The Bristol Bike Project

Womxn’s Night

Womxn's Night takes place at our new home in Easton every Monday evening. Come and join us!

“Had the best time @bristolbikeproj tonight – got to do it myself surrounded + supported by some v. cool womxn and it was super affordable and supports great projects”

Here’s how it works…

Bring your bike to fix or for a simple check over at this weekly workshop where womxn share knowledge and skills in a friendly, relaxed atmosphere. No experience necessary!

The workshop is coordinated by an experienced mechanic, but please be aware that this is a skill-sharing session, and our volunteers are not necessarily experts. Volunteers will be on hand to help you mend your bike, teaching you how to check your bike over, which tools to use and how to fix problems. We have a selection of bike maintenance books and resources, as well as internet tutorials, which you are welcome to use and we can guide you through what to search for or refer to. We also have wide range of new and used parts available to buy.

Before you join us, there’s a few things we need you to know…

  • The workshops run every Monday evening. We ask that you arrive promptly at 6pm and you will have up to two hours to repair your bike.
  • Entry to the workshop costs £5 for up to 1 hour/£8 for 2 hours/£10 for 3 hours.
  • This is a DIY and DIT (do it together!) workshop, which means you are expected to work on your own bike, but the coordinator and volunteers are there to help and guide you.
  • We are asking everyone to keep 2m apart as much as possible. On occasion, the coordinator and volunteers may need to come closer than 2m to help with your repair.
  • Everyone attending the workshop is recommended to wear a face covering unless medical circumstances means you can’t (please inform us of this).
  • Finally, if you are displaying any coronavirus symptoms or have been asked to isolate, please don’t come to the workshop! 

Womxn’s night is a friendly and inclusive evening, however we understand new environments and new groups of people can feel intimidating. If you are coming along for the first time and feel nervous, get in touch and we would be happy to meet up before hand to help you get settled in, make some hot drinks and have a chat 🙂

By coming to this workshop, you are agreeing to our Terms & Conditions.

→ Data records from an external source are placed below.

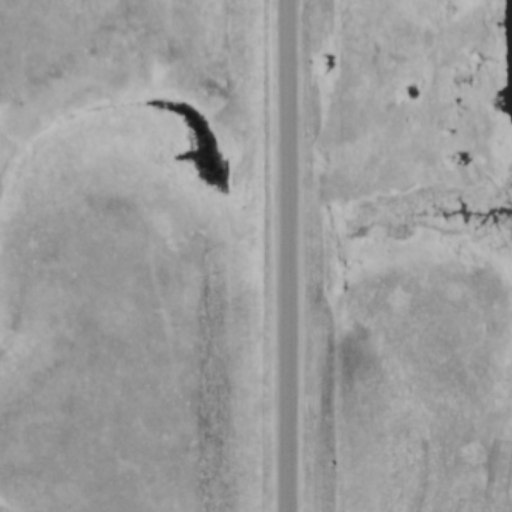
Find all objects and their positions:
road: (288, 256)
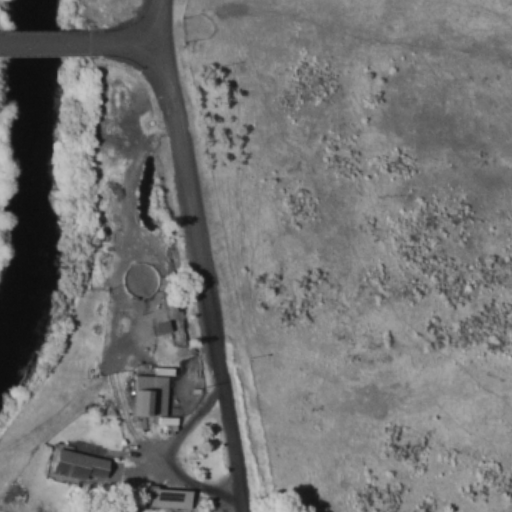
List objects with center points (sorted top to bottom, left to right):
road: (158, 20)
road: (51, 40)
road: (130, 40)
river: (35, 181)
road: (197, 276)
building: (148, 394)
building: (75, 463)
building: (166, 497)
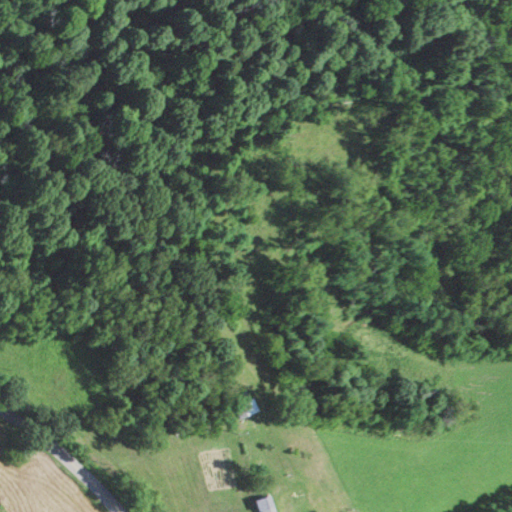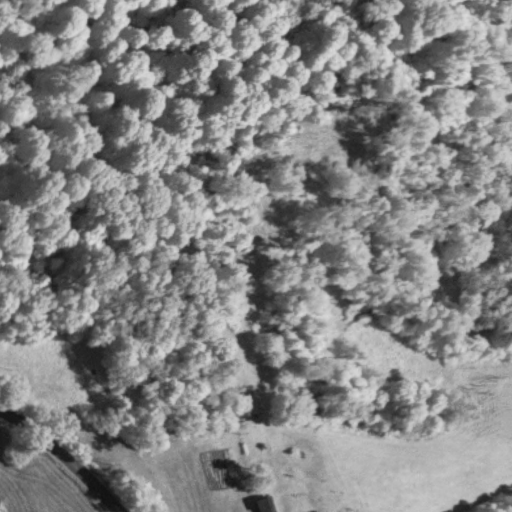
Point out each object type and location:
building: (244, 408)
road: (63, 455)
building: (303, 501)
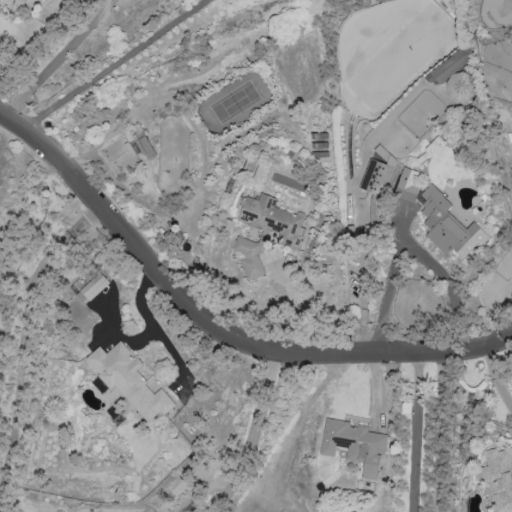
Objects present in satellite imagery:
building: (7, 3)
road: (58, 59)
road: (114, 62)
road: (510, 119)
building: (145, 146)
building: (376, 177)
building: (407, 185)
road: (92, 215)
building: (272, 218)
building: (448, 225)
building: (249, 259)
road: (390, 280)
road: (451, 285)
building: (94, 286)
road: (215, 326)
road: (156, 329)
road: (120, 333)
road: (22, 349)
road: (494, 377)
building: (128, 380)
road: (437, 431)
road: (416, 432)
road: (262, 434)
building: (354, 444)
building: (499, 479)
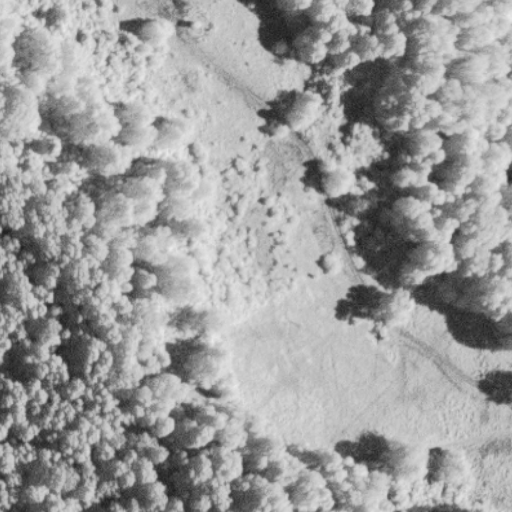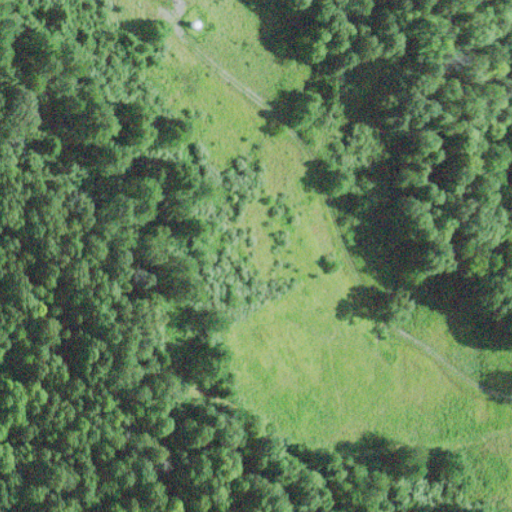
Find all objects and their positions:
road: (330, 208)
road: (272, 429)
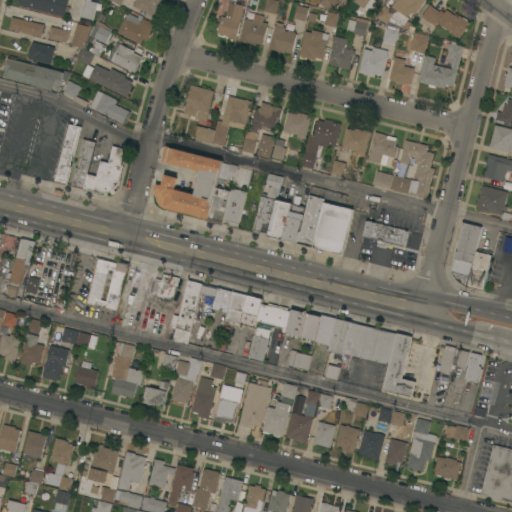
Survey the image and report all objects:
building: (117, 1)
building: (329, 3)
building: (330, 3)
building: (366, 3)
road: (500, 3)
building: (40, 5)
building: (144, 5)
building: (148, 5)
building: (46, 6)
building: (269, 6)
building: (271, 6)
road: (500, 8)
building: (86, 10)
building: (88, 10)
building: (395, 11)
building: (398, 12)
building: (301, 13)
building: (303, 14)
building: (329, 19)
building: (331, 19)
building: (443, 19)
building: (228, 20)
building: (231, 20)
building: (446, 20)
building: (24, 26)
building: (358, 26)
building: (26, 27)
building: (357, 27)
building: (133, 28)
building: (135, 28)
building: (254, 30)
building: (252, 31)
building: (98, 32)
building: (99, 33)
building: (56, 34)
building: (58, 34)
building: (79, 34)
building: (77, 35)
building: (390, 35)
building: (282, 39)
building: (281, 40)
building: (416, 42)
building: (311, 44)
building: (419, 44)
building: (313, 45)
building: (97, 48)
building: (39, 51)
building: (41, 52)
building: (340, 52)
building: (341, 53)
building: (86, 56)
building: (125, 57)
building: (124, 58)
building: (371, 61)
building: (373, 61)
building: (440, 68)
building: (441, 68)
building: (399, 71)
building: (401, 72)
building: (31, 74)
building: (32, 74)
building: (508, 75)
building: (508, 77)
building: (107, 78)
building: (111, 79)
building: (71, 88)
building: (69, 89)
road: (322, 91)
building: (196, 102)
building: (198, 102)
building: (106, 106)
building: (109, 107)
building: (505, 111)
building: (505, 112)
building: (231, 114)
road: (158, 115)
building: (263, 116)
building: (231, 117)
building: (264, 117)
building: (294, 123)
building: (297, 124)
building: (203, 134)
building: (500, 138)
building: (353, 139)
building: (501, 139)
building: (318, 140)
building: (356, 140)
building: (249, 141)
building: (320, 141)
building: (247, 142)
building: (67, 144)
building: (264, 146)
building: (265, 146)
building: (381, 146)
building: (277, 148)
building: (382, 148)
building: (279, 149)
building: (67, 153)
road: (461, 157)
building: (113, 160)
building: (191, 160)
road: (252, 162)
building: (83, 164)
building: (496, 166)
building: (338, 167)
building: (336, 168)
building: (498, 168)
building: (415, 169)
building: (412, 170)
building: (107, 173)
building: (77, 179)
building: (383, 179)
building: (188, 182)
building: (178, 199)
building: (489, 199)
building: (492, 200)
building: (233, 204)
building: (267, 204)
building: (218, 206)
building: (234, 207)
building: (511, 213)
building: (295, 217)
road: (62, 219)
building: (279, 219)
building: (311, 220)
building: (304, 223)
building: (333, 228)
building: (384, 233)
building: (388, 236)
building: (1, 237)
building: (465, 242)
building: (6, 244)
building: (507, 244)
building: (506, 245)
building: (465, 253)
building: (19, 259)
building: (20, 266)
building: (479, 270)
road: (274, 271)
building: (33, 280)
building: (107, 283)
building: (30, 284)
building: (166, 285)
building: (103, 291)
building: (205, 300)
building: (221, 303)
building: (236, 307)
road: (467, 307)
building: (250, 310)
building: (187, 311)
building: (274, 315)
building: (1, 317)
building: (7, 319)
building: (10, 320)
building: (296, 323)
building: (32, 325)
building: (34, 325)
building: (310, 327)
road: (450, 327)
building: (325, 329)
building: (321, 334)
building: (70, 335)
building: (340, 336)
building: (85, 339)
building: (87, 340)
road: (497, 340)
building: (257, 343)
building: (370, 343)
building: (259, 344)
building: (8, 345)
building: (9, 346)
building: (30, 350)
building: (31, 350)
building: (124, 350)
building: (291, 357)
building: (447, 358)
building: (461, 358)
building: (297, 360)
building: (302, 360)
building: (167, 361)
building: (53, 362)
building: (55, 362)
building: (169, 362)
road: (255, 367)
building: (473, 367)
building: (180, 368)
building: (399, 368)
building: (473, 368)
building: (215, 371)
building: (217, 371)
building: (125, 372)
building: (332, 372)
building: (84, 375)
building: (86, 375)
building: (123, 377)
building: (185, 378)
building: (181, 388)
building: (286, 390)
building: (287, 390)
building: (153, 394)
building: (155, 394)
building: (202, 396)
building: (203, 397)
building: (313, 397)
building: (324, 400)
building: (331, 401)
building: (227, 403)
building: (252, 404)
building: (254, 404)
building: (349, 404)
building: (225, 405)
building: (359, 409)
building: (361, 409)
building: (385, 415)
building: (389, 417)
building: (275, 418)
building: (397, 418)
building: (274, 419)
building: (301, 424)
building: (297, 427)
building: (458, 431)
building: (454, 432)
building: (322, 434)
building: (324, 434)
building: (8, 437)
building: (345, 437)
building: (347, 438)
building: (9, 439)
building: (32, 444)
building: (369, 444)
building: (34, 445)
building: (371, 445)
building: (419, 445)
building: (421, 445)
building: (60, 451)
building: (62, 451)
road: (235, 451)
building: (394, 451)
building: (395, 451)
building: (102, 463)
building: (445, 467)
building: (447, 468)
road: (472, 468)
building: (10, 469)
building: (130, 469)
building: (132, 469)
building: (100, 471)
building: (159, 473)
building: (160, 473)
building: (498, 473)
building: (499, 474)
building: (33, 475)
building: (34, 476)
building: (2, 480)
building: (3, 480)
building: (57, 481)
building: (179, 481)
building: (181, 482)
building: (60, 487)
building: (204, 487)
building: (206, 487)
building: (227, 492)
building: (107, 493)
building: (229, 493)
building: (252, 496)
building: (128, 498)
building: (254, 498)
building: (141, 501)
building: (276, 501)
building: (278, 501)
building: (151, 504)
building: (300, 504)
building: (302, 504)
building: (13, 506)
building: (16, 506)
building: (101, 507)
building: (102, 507)
building: (181, 507)
building: (324, 507)
building: (182, 508)
building: (327, 508)
building: (128, 509)
building: (128, 509)
building: (35, 511)
building: (37, 511)
building: (139, 511)
building: (197, 511)
building: (199, 511)
building: (347, 511)
building: (350, 511)
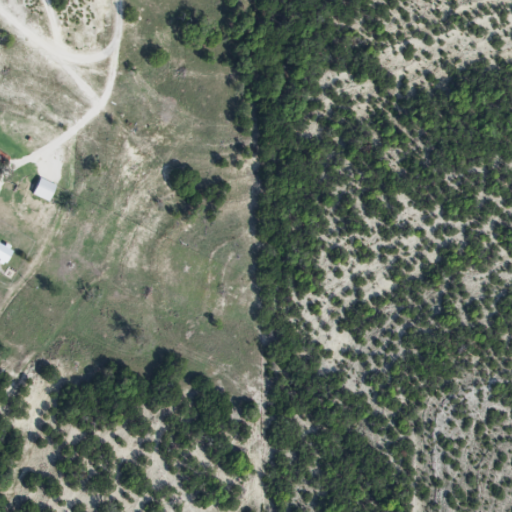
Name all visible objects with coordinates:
road: (32, 38)
building: (44, 190)
building: (4, 253)
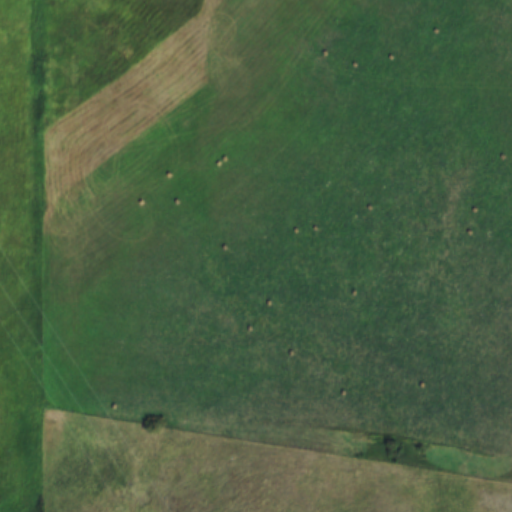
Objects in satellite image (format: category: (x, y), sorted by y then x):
crop: (283, 216)
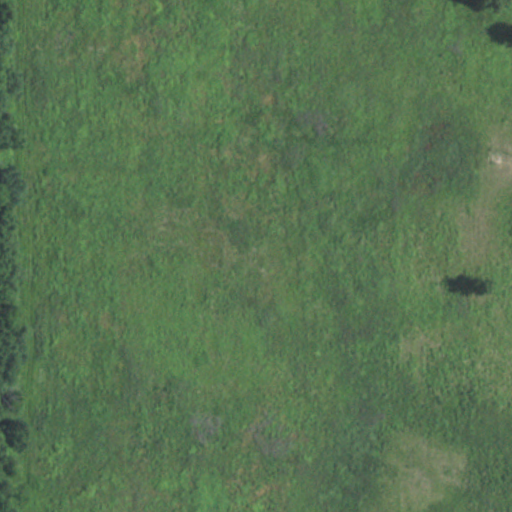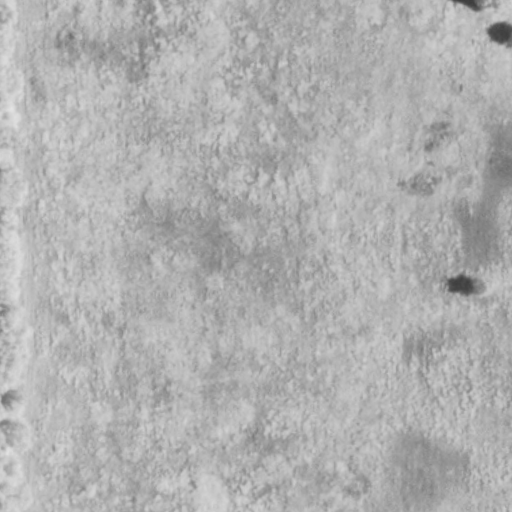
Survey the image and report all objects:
crop: (260, 254)
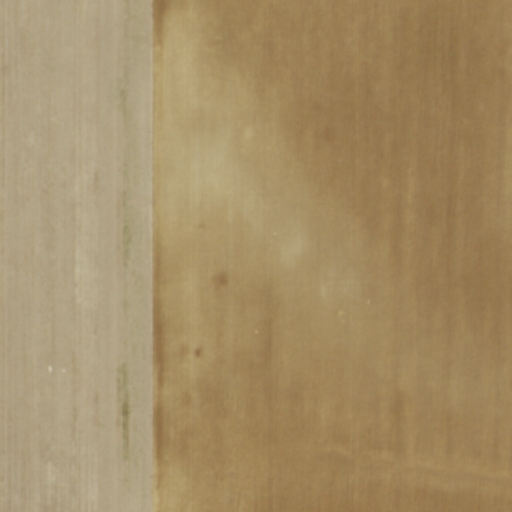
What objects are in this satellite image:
crop: (256, 256)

Find out why we think a Womxn’s Space is important.




These sessions are drop-in, no need to pre-book!

We are limiting the number of people in the community workshop to a maximum of 8 including volunteers. This means we’ll be operating on a first come, first served basis and you may need to wait outside or come back another week if we’re at capacity. Please be understanding!

We recommend that everyone who isn’t medically exempt brings and wears a face mask during the session for the health and reassurance of everyone attending.

  • Up to 1 hour: £5
  • Up to 2 hours: £8
  • Up to 3 hours: £10

No one is turned away due to lack of funds.

Tea and coffee are available for a donation.

“Monday night is women-only and I love it. I guess it’s the atmosphere and the community. I have become really good friends with these girls and – I know it sounds cheesy, but – it’s completely changed my outlook on Bristol.” Joey

Why the ‘x’?

We use an ‘x’ in “womxn” to underscore inclusivity

Given the current social climate where some are being emboldened to overtly discriminate and publicly verbalise bigoted opinions, Womxn’s Night wants to make it absolutely clear that we explicitly include women of colour, trans women, femme/feminine-identifying genderqueer and non-binary folks and any other women who may feel discriminated against in some areas of feminism.

Is it our understanding that the x in womxn recognises that sadly not all women’s groups are inclusive. Although it is only a letter we hope it shows that we seek to be as inclusive as possible in keeping with our need to offer a space free from the influences of sexism and other forms of discrimination or exclusion. As a group we proudly stand up against racism, sexism and any discrimination based on sexual orientation or identity.

So how do you pronounce it?

Nita Harker a co-organizer of the Seattle Womxn’s march sums it up quite nicely:

“I actually think the challenge—particularly that it is hard to pronounce in your mind as you read it, that it forces one to stop and think, that it is not just easy and nice and recognizable—is part of the point  – To me, it represents the complexity of gender. And when you confront the word “womxn,” you have to confront that complexity”

Pronounce it the way you like there is no one way!